Shirley Tan was supposed to hand herself over to immigration authorities on Friday, but Congresswoman Jackie Speier asked for an extension.
Immigration officials granted her request giving Tan a few more weeks. During this time, Tan's attorney will ask that her case be re-opened.
Shirley Tan and Jay Mercado have been together for 23 years. The couple from Pacifica have twin 12-year-old boys. They were married at San Francisco City Hall in 2004 and are registered as domestic partners.
Still, none of those things will protect Tan from being deported to the Philippines.
"The kids have been crying. It's sad because they know mommy is leaving," said Mercado.
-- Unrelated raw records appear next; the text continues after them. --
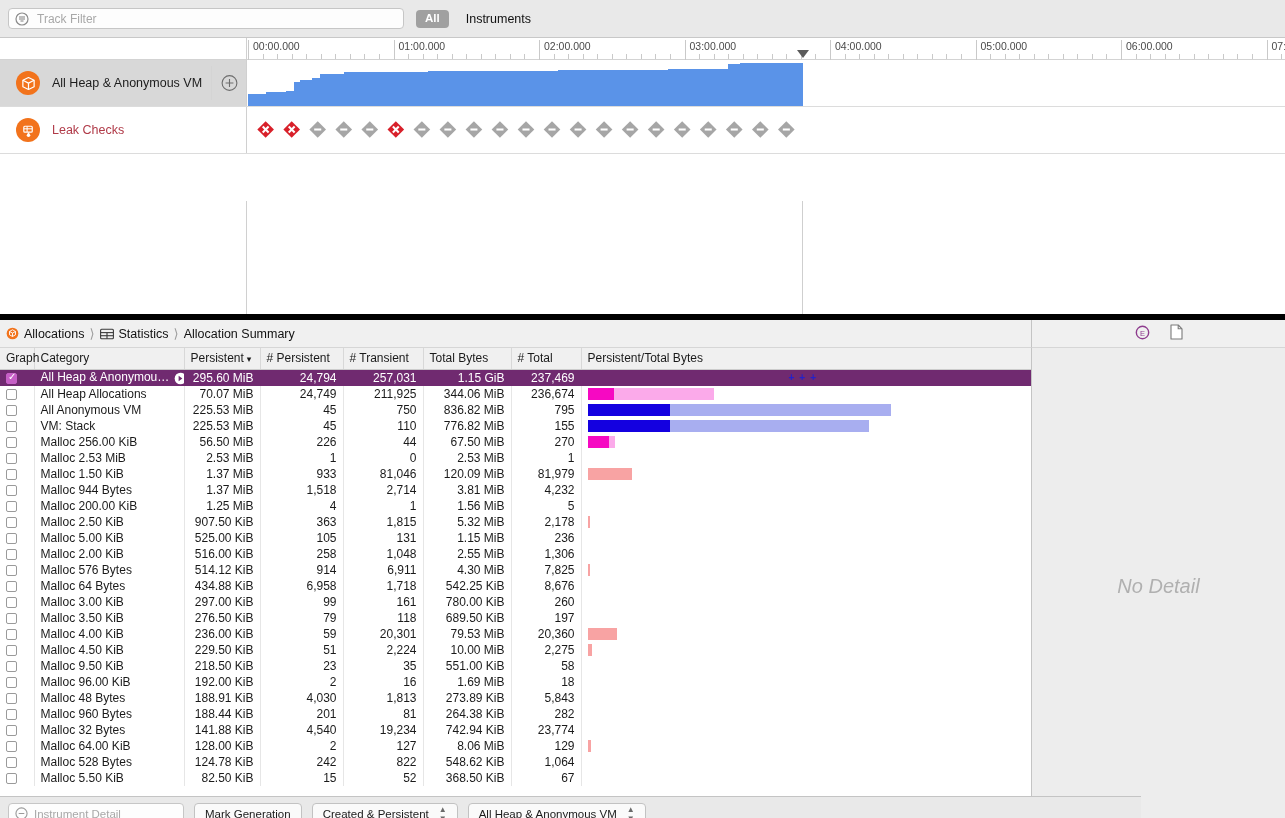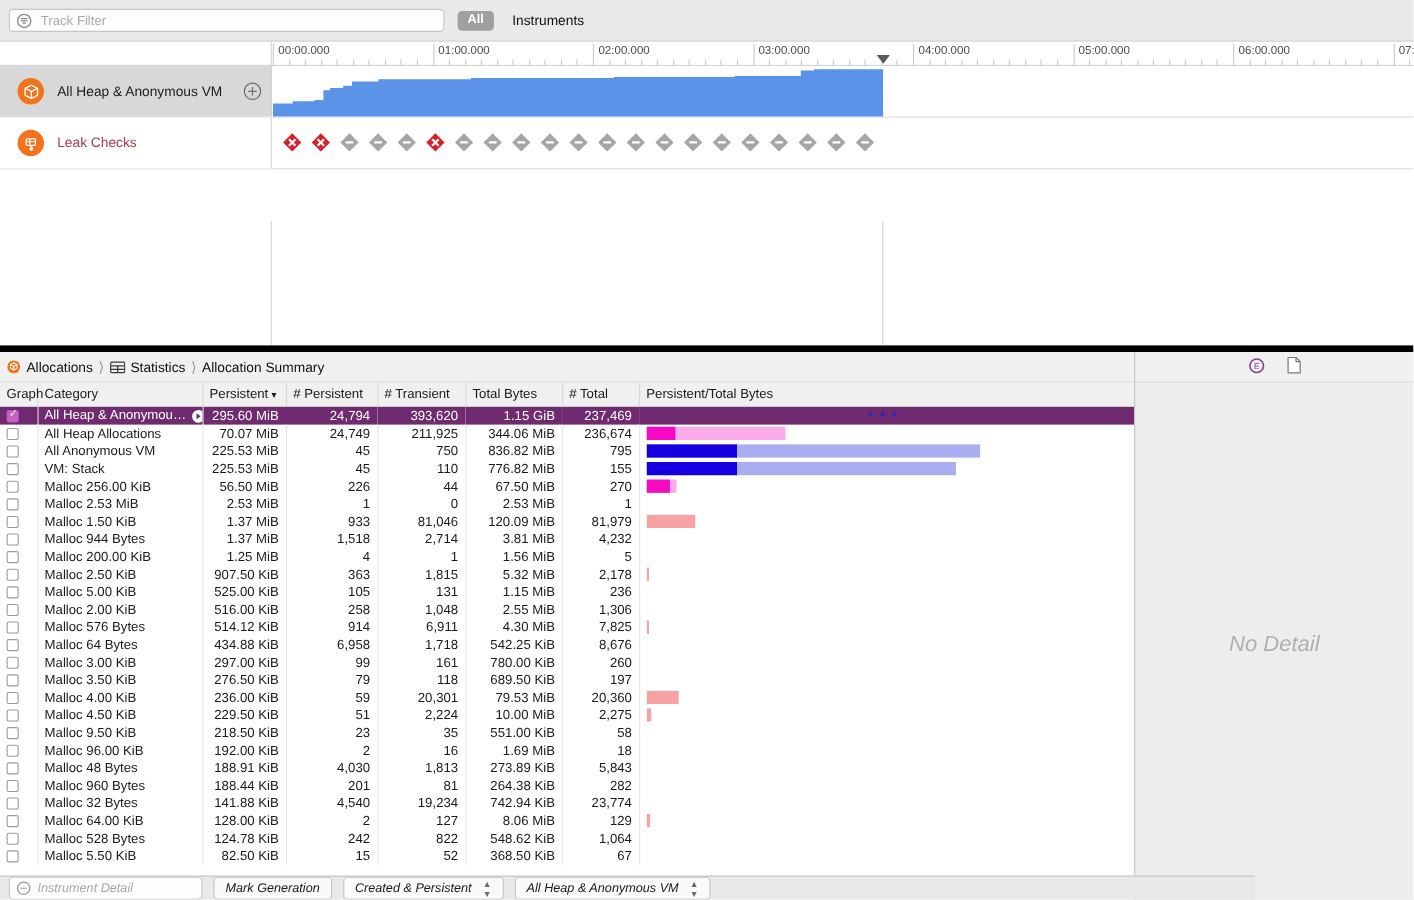--- a/index.html
+++ b/index.html
@@ -211,23 +211,22 @@
     border-left: 1px solid #c4c4c4;
     display: flex; align-items: center; justify-content: center;
   }
   .no-detail { color: #b0b0b0; font-size: 20px; font-style: italic; }
 
   
   .bottom-bar {
     position: absolute; bottom: 0; left: 0; width: 1141px; height: 22px;
     background: #e9e9e9;
     border-top: 1px solid #c4c4c4;
-    display: flex; align-items: flex-end; padding: 6px 0 0 8px; gap: 10px;
+    display: flex; align-items: flex-start; padding: 6px 0 0 8px; gap: 10px;
     overflow: hidden;
-    font-style: italic;
   }
   .bb-field {
     width: 176px; height: 21px; background: #fdfdfd;
     border: 1px solid #c6c6c6; border-radius: 4px;
     display: flex; align-items: center; padding: 0 6px;
     font-size: 11.5px; color: #a8a8a8;
   }
   .bb-btn {
     height: 21px; background: #fafafa;
     border: 1px solid #c2c2c2; border-radius: 4px;
@@ -552,21 +551,21 @@
           </thead>
         <tbody id="alloc-body">
             <tr class="row-sel">
               <td class="c-graph-chk"><span class="chkbox on"></span></td>
               <td><span>All Heap &amp; Anonymou…</span><span class="arrow-circ"><svg width="13" height="13" viewBox="0 0 14 14">
                     <circle cx="7" cy="7" r="6.3" fill="#ffffff"></circle>
                     <path d="M5 4 L9 7 L5 10 Z" fill="#702a70"></path>
                   </svg></span></td>
               <td class="r">295.60 MiB</td>
               <td class="r">24,794</td>
-              <td class="r">393,620</td>
+              <td class="r">257,031</td>
               <td class="r">1.15 GiB</td>
               <td class="r">237,469</td>
               <td class="graphcell">
                 <div class="bar-row">
                   <div class="plus-marks">+++</div>
                 </div>
               </td>
             </tr>
             <tr>
               <td class="c-graph-chk"><span class="chkbox"></span></td>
During her last visit to the U.S. in 1989, Tan claims she stayed for fear her cousin would kill her if he were released from jail.
"My cousin, who murdered my mother, my sister, and almost killed me -- and there were two other people involved too, the two maids," said Tan.
Tan's family had been involved in a battle over her grandfather's estate. She applied for asylum, but her request was denied and in May of 2002 immigration officials ruled she had to leave.
Tan says she was never notified.
"We only saw that letter the day the officers came and picked her up," said Tan.
That was January 28. Now the couple wants the case re-opened, but an immigration official told ABC7, "they had their day in court."
"She would have to establish new circumstances, new facts that were not available at the time of the final hearing in 1995," said immigration attorney Paula Solorio.
Solorio says any U.S. citizen can petition for a green card for their spouse, but that excludes same-sex couples.
"We already fought our families for our relationship common. Now it's no longer the family, it's something else," said Mercado.
If she is deported, when one of her sons turns 21 he can petition to bring her back. The family has said if she is forced to leave, they will all move to the Philippines.